Charles Phan stir-fries chicken until it's deeply golden, then cooks the aromatics and sauces separately before combining everything in the wok to meld the flavors.

Ingredients
  • 1 1/2 pounds skinless, boneless chicken thighs, fat trimmed and meat cut into 3/4-inch pieces
  • 1/4 cup plus 2 tablespoons canola oil, divided
  • 1 1/2 teaspoons kosher salt
  • 3/4 teaspoon freshly ground black pepper
  • 2 plump stalks of lemongrass, tender white inner bulb only, minced
  • 1 medium red onion, quartered lengthwise and thinly sliced crosswise
  • 2 teaspoons minced garlic
  • 1/4 cup chinese cooking wine, sake, or water
  • 1 tablespoon plus 1 teaspoon oyster sauce
  • 1 teaspoon asian chile paste
  • 4 large scallions, cut into 1/2-inch pieces
  • 5 small dried red chiles
  • 1 large jalapeño, seeded and thinly sliced
  • jasmine rice, steamed, for serving
  • 1 1/2 cups chicken stock, preferably homemade
  • 1/4 cup plus 1 tablespoon fish sauce
  • 1 tablespoon sugar
Directions
  1. In a medium bowl, toss the chicken pieces with 2 tablespoons of the canola oil, salt, and pepper.
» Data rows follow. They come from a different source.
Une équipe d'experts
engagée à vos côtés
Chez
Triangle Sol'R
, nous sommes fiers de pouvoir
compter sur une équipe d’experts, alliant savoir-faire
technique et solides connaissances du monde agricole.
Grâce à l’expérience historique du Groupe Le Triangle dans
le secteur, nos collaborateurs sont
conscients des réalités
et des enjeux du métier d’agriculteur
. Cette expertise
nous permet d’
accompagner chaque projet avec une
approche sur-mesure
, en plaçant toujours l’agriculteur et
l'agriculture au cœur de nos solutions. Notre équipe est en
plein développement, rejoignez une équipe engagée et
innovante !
  2. In a large skillet or a wok, heat 2 tablespoons of the canola oil until small puffs of smoke begin to appear. Add half of the chicken and stir-fry over high heat until browned in spots, about 3 minutes. Transfer the chicken to a plate. Repeat with the remaining chicken.
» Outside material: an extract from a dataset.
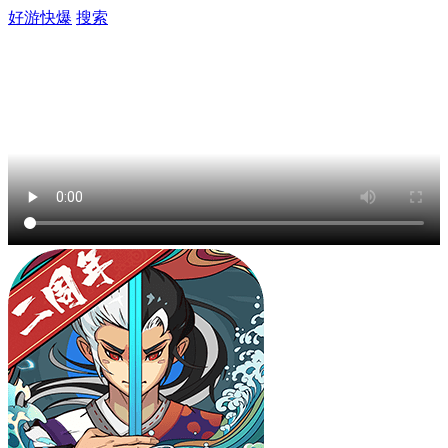
好游快爆
搜索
  3. In a small saucepan, bring the stock to a boil. Remove from the heat and add the fish sauce and sugar; stir until the sugar is dissolved. Let cool.
  4. Heat the remaining 2 tablespoons of oil in the skillet. Add the lemongrass, onion, and garlic; cook over high heat, stirring, until fragrant, 2 minutes. Add the wine and cook until slightly reduced, about 1 minute. Add the Vietnamese Stir-fry Sauce, oyster sauce, chile paste, scallions, dried chiles, and jalapeño; bring to a boil. Add the chicken to the sauce and simmer until heated through, then serve with steamed jasmine rice.